Of the material below, the lines to be retyped are those from the line containing "right eye: (668, 331)" through the line containing "left hip: (600, 359)", inclusive; reproduce them exactly.
──────── Stored data ────────
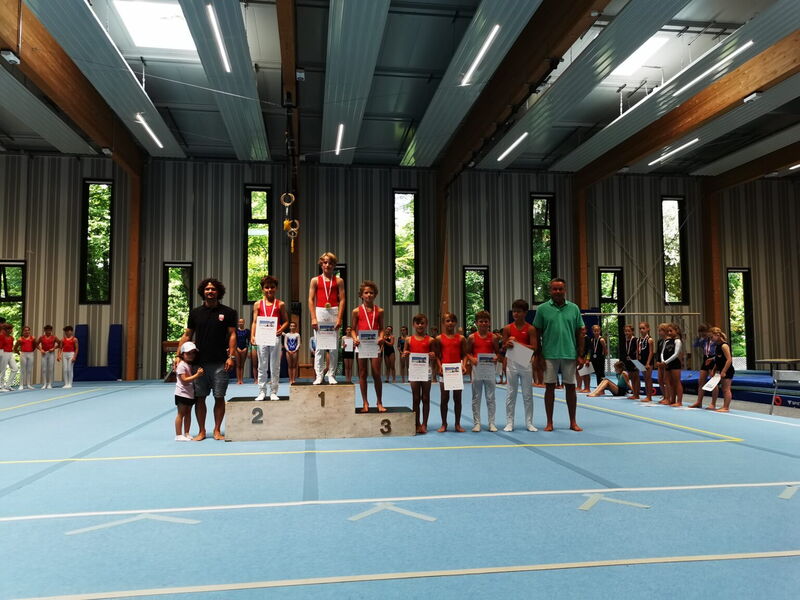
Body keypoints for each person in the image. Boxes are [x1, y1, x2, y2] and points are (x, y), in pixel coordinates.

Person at [176, 278, 237, 441]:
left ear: (219, 292)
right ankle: (202, 431)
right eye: (207, 289)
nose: (210, 291)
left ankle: (217, 430)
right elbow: (187, 335)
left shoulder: (229, 312)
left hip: (220, 362)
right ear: (203, 292)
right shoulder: (195, 313)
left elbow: (232, 335)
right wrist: (178, 355)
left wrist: (231, 357)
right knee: (200, 398)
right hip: (199, 364)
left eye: (213, 289)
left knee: (219, 397)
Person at [532, 278, 585, 432]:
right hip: (549, 354)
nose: (557, 292)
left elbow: (580, 332)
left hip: (570, 353)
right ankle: (549, 422)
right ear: (550, 290)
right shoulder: (542, 309)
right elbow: (537, 333)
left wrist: (580, 354)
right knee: (549, 387)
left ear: (565, 290)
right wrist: (538, 355)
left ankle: (573, 422)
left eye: (560, 289)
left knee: (571, 387)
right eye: (554, 289)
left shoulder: (574, 308)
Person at [308, 252, 345, 385]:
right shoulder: (315, 280)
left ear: (334, 265)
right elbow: (311, 299)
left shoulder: (339, 281)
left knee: (333, 347)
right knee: (319, 346)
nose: (327, 265)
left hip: (333, 311)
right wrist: (313, 317)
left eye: (330, 263)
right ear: (321, 264)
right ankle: (319, 375)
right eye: (325, 262)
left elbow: (342, 299)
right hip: (320, 311)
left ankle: (331, 374)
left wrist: (339, 318)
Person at [251, 275, 289, 401]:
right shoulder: (258, 304)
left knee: (275, 365)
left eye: (272, 287)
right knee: (262, 365)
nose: (269, 290)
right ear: (262, 289)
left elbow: (286, 321)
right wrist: (252, 335)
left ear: (276, 288)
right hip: (262, 336)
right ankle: (262, 391)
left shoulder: (280, 304)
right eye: (266, 287)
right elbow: (254, 321)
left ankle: (273, 391)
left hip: (275, 337)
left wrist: (281, 329)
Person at [502, 299, 536, 432]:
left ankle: (529, 423)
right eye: (514, 311)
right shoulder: (507, 328)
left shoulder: (530, 329)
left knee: (527, 394)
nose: (516, 314)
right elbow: (503, 347)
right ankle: (509, 422)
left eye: (519, 311)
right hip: (512, 362)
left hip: (526, 362)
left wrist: (517, 343)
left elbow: (534, 348)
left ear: (525, 313)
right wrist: (507, 344)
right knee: (511, 393)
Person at [351, 280, 385, 413]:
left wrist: (381, 337)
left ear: (375, 294)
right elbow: (353, 329)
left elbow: (381, 328)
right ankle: (365, 402)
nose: (369, 295)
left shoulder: (379, 311)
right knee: (362, 373)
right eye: (366, 293)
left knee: (376, 373)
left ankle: (379, 402)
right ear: (361, 295)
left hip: (374, 344)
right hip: (362, 344)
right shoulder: (356, 311)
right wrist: (355, 339)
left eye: (371, 292)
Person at [403, 313, 436, 434]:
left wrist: (433, 355)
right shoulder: (409, 339)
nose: (420, 325)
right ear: (413, 325)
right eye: (418, 323)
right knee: (416, 398)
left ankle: (424, 424)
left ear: (426, 324)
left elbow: (435, 355)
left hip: (426, 371)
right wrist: (405, 354)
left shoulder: (431, 340)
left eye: (422, 323)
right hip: (414, 371)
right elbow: (404, 354)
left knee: (426, 398)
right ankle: (416, 423)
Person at [467, 310, 498, 432]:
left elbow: (498, 353)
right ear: (476, 323)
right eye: (481, 321)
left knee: (491, 397)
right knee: (476, 397)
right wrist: (471, 359)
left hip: (489, 368)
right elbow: (467, 352)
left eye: (486, 321)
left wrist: (496, 358)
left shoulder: (493, 337)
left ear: (489, 323)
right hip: (477, 368)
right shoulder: (471, 337)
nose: (483, 324)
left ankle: (492, 423)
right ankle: (477, 423)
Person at [435, 312, 466, 432]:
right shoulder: (439, 339)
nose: (450, 323)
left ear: (455, 323)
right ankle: (444, 423)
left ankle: (457, 423)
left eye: (452, 321)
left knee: (458, 399)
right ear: (443, 323)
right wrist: (439, 366)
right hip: (445, 371)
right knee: (444, 399)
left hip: (456, 371)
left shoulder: (461, 338)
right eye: (447, 321)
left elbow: (464, 355)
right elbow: (437, 356)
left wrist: (463, 365)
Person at [174, 341, 204, 441]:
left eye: (193, 353)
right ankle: (178, 434)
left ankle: (187, 432)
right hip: (182, 394)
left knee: (188, 414)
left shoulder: (190, 365)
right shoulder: (181, 365)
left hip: (189, 394)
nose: (191, 355)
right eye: (188, 353)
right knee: (181, 414)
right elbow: (184, 379)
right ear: (182, 354)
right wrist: (197, 375)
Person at [689, 324, 716, 409]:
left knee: (713, 382)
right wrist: (699, 338)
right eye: (700, 332)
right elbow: (695, 345)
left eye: (704, 332)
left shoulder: (714, 340)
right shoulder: (703, 340)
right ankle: (699, 402)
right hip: (705, 360)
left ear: (709, 331)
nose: (703, 334)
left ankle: (713, 403)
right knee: (701, 381)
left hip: (713, 360)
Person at [708, 327, 735, 412]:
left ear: (717, 335)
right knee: (723, 388)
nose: (711, 339)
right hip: (720, 370)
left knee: (726, 389)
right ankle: (724, 406)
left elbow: (729, 359)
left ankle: (726, 407)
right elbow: (718, 360)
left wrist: (723, 371)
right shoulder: (717, 346)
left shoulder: (724, 345)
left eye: (712, 337)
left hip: (727, 370)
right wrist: (713, 370)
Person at [657, 322, 683, 407]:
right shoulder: (666, 341)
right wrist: (663, 361)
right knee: (667, 382)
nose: (669, 333)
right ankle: (670, 399)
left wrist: (665, 362)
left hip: (674, 363)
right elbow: (662, 352)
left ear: (676, 331)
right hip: (666, 364)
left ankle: (679, 401)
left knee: (676, 382)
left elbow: (676, 354)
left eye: (671, 331)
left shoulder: (677, 341)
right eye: (668, 331)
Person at [14, 325, 37, 390]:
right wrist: (18, 353)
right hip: (23, 354)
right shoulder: (20, 339)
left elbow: (35, 346)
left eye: (28, 330)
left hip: (30, 354)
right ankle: (21, 385)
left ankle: (28, 384)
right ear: (23, 332)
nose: (27, 332)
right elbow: (15, 347)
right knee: (23, 370)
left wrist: (31, 351)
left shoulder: (33, 338)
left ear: (29, 331)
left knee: (29, 370)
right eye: (25, 330)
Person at [37, 324, 59, 389]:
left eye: (49, 330)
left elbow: (60, 343)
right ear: (44, 330)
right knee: (44, 369)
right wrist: (41, 350)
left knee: (50, 369)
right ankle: (44, 384)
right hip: (44, 353)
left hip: (51, 353)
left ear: (51, 330)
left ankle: (50, 383)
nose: (48, 331)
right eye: (47, 330)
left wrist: (54, 348)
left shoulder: (54, 337)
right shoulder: (41, 337)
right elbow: (36, 344)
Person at [638, 322, 655, 402]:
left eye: (643, 328)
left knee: (648, 379)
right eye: (640, 328)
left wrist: (648, 363)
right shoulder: (640, 340)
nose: (641, 330)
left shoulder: (650, 340)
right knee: (645, 379)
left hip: (648, 361)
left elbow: (651, 352)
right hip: (641, 361)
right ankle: (647, 396)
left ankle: (649, 396)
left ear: (648, 329)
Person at [621, 324, 640, 399]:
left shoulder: (635, 340)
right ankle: (634, 393)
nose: (627, 333)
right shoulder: (625, 340)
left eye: (628, 331)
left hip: (635, 360)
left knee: (636, 377)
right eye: (625, 331)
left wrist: (637, 362)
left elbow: (638, 351)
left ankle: (637, 394)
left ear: (632, 331)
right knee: (632, 377)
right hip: (628, 361)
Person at [0, 323, 19, 391]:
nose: (11, 330)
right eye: (10, 329)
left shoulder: (12, 338)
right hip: (3, 353)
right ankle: (1, 386)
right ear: (6, 330)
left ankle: (8, 386)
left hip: (10, 353)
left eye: (12, 329)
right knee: (3, 370)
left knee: (15, 368)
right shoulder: (1, 336)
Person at [588, 324, 607, 390]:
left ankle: (602, 388)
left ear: (600, 331)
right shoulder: (592, 339)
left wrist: (603, 357)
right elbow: (590, 350)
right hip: (594, 358)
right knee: (597, 373)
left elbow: (605, 350)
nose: (596, 332)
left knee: (601, 373)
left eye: (597, 331)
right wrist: (588, 358)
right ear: (592, 331)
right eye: (595, 331)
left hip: (600, 359)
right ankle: (598, 387)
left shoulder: (601, 340)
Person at [234, 318, 250, 384]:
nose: (241, 323)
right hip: (237, 348)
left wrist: (246, 347)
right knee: (238, 365)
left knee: (242, 365)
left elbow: (248, 340)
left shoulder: (247, 331)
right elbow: (234, 340)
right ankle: (238, 380)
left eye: (242, 322)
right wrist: (237, 347)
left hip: (244, 348)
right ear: (238, 323)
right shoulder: (236, 331)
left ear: (244, 322)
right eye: (239, 322)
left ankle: (241, 379)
────────
■ **Response**:
right eye: (668, 331)
Person at [14, 325, 37, 390]:
right wrist: (18, 353)
right hip: (23, 354)
right shoulder: (20, 339)
left elbow: (35, 346)
left eye: (28, 330)
left hip: (30, 354)
right ankle: (21, 385)
left ankle: (28, 384)
right ear: (23, 332)
nose: (27, 332)
right elbow: (15, 347)
right knee: (23, 370)
left wrist: (31, 351)
left shoulder: (33, 338)
left ear: (29, 331)
left knee: (29, 370)
right eye: (25, 330)
Person at [37, 324, 59, 389]:
left eye: (49, 330)
left elbow: (60, 343)
right ear: (44, 330)
right knee: (44, 369)
right wrist: (41, 350)
left knee: (50, 369)
right ankle: (44, 384)
right hip: (44, 353)
left hip: (51, 353)
left ear: (51, 330)
left ankle: (50, 383)
nose: (48, 331)
right eye: (47, 330)
left wrist: (54, 348)
left shoulder: (54, 337)
right shoulder: (41, 337)
right elbow: (36, 344)
Person at [638, 322, 655, 402]:
left eye: (643, 328)
left knee: (648, 379)
right eye: (640, 328)
left wrist: (648, 363)
right shoulder: (640, 340)
nose: (641, 330)
left shoulder: (650, 340)
right knee: (645, 379)
left hip: (648, 361)
left elbow: (651, 352)
right hip: (641, 361)
right ankle: (647, 396)
left ankle: (649, 396)
left ear: (648, 329)
Person at [621, 324, 640, 399]:
left shoulder: (635, 340)
right ankle: (634, 393)
nose: (627, 333)
right shoulder: (625, 340)
left eye: (628, 331)
left hip: (635, 360)
left knee: (636, 377)
right eye: (625, 331)
left wrist: (637, 362)
left elbow: (638, 351)
left ankle: (637, 394)
left ear: (632, 331)
right knee: (632, 377)
right hip: (628, 361)
Person at [0, 323, 19, 391]:
nose: (11, 330)
right eye: (10, 329)
left shoulder: (12, 338)
right hip: (3, 353)
right ankle: (1, 386)
right ear: (6, 330)
left ankle: (8, 386)
left hip: (10, 353)
left eye: (12, 329)
right knee: (3, 370)
left knee: (15, 368)
right shoulder: (1, 336)
Person at [588, 324, 607, 390]:
left ankle: (602, 388)
left ear: (600, 331)
right shoulder: (592, 339)
left wrist: (603, 357)
right elbow: (590, 350)
right hip: (594, 358)
right knee: (597, 373)
left elbow: (605, 350)
nose: (596, 332)
left knee: (601, 373)
left eye: (597, 331)
right wrist: (588, 358)
right ear: (592, 331)
right eye: (595, 331)
left hip: (600, 359)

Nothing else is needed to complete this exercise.